Anti-nuclear matrix protein 2 antibody-positive dermatomyositis with gastrointestinal ulcers: A case report

Gastrointestinal manifestations are a very rare complication of dermatomyositis (DM) and are much less frequent in adult cases than in juvenile cases. Only a few previous papers have reported adult patients who had DM with anti-nuclear matrix protein 2 (anti-NXP2) antibodies and who developed gastrointestinal ulcers. Herein, we report a similar case of a 50-year-old man who had DM with anti-NXP2 antibodies followed by relapsing multiple gastrointestinal ulcers. Even after the administration of prednisolone, his muscle weakness and myalgia deteriorated and gastrointestinal ulcers relapsed. In contrast, intravenous immunoglobulin and azathioprine improved his muscle weakness and gastrointestinal ulcers. Based on the parallel disease activity of the muscular and gastrointestinal symptoms, we considered that his gastrointestinal ulcers were a complication of DM with anti-NXP2 antibodies. We also propose that early intensive immunosuppressive therapy would be required for the muscular and gastrointestinal symptoms in DM with anti-NXP2 antibodies.

Automated summary

Gastrointestinal ulcers are a rare complication of dermatomyositis (DM) and occur less frequently in adults compared to juveniles.
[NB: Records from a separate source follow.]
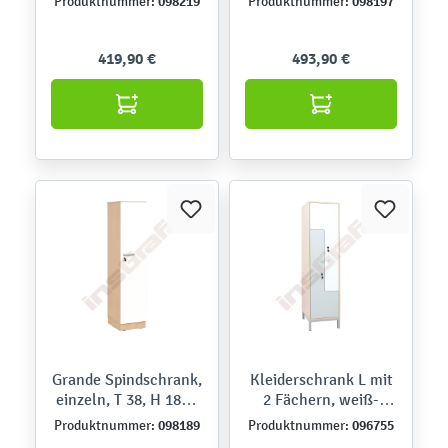
098219
098197
Produktnummer:
Produktnummer:
weiß
419,90 €
493,90 €
Grande Spindschrank,
Kleiderschrank L mit
einzeln, T 38, H 187 -
2 Fächern, weiß-
Ahorn Jylland, Tür
graue Türen
098189
096755
Produktnummer:
Produktnummer:
weiß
This case report presents a 50-year-old man with DM and anti-nuclear matrix protein 2 (anti-NXP2) antibodies who experienced relapsing multiple gastrointestinal ulcers. Despite treatment with prednisolone, the patient's muscle weakness and myalgia worsened and the ulcers recurred. However, intravenous immunoglobulin and azathioprine improved both his muscle weakness and gastrointestinal ulcers. The parallel disease activity of the muscular and gastrointestinal symptoms suggest that the ulcers were a complication of DM with anti-NXP2 antibodies. Early intensive immunosuppressive therapy should be considered for the management of muscular and gastrointestinal symptoms in DM with anti-NXP2 antibodies.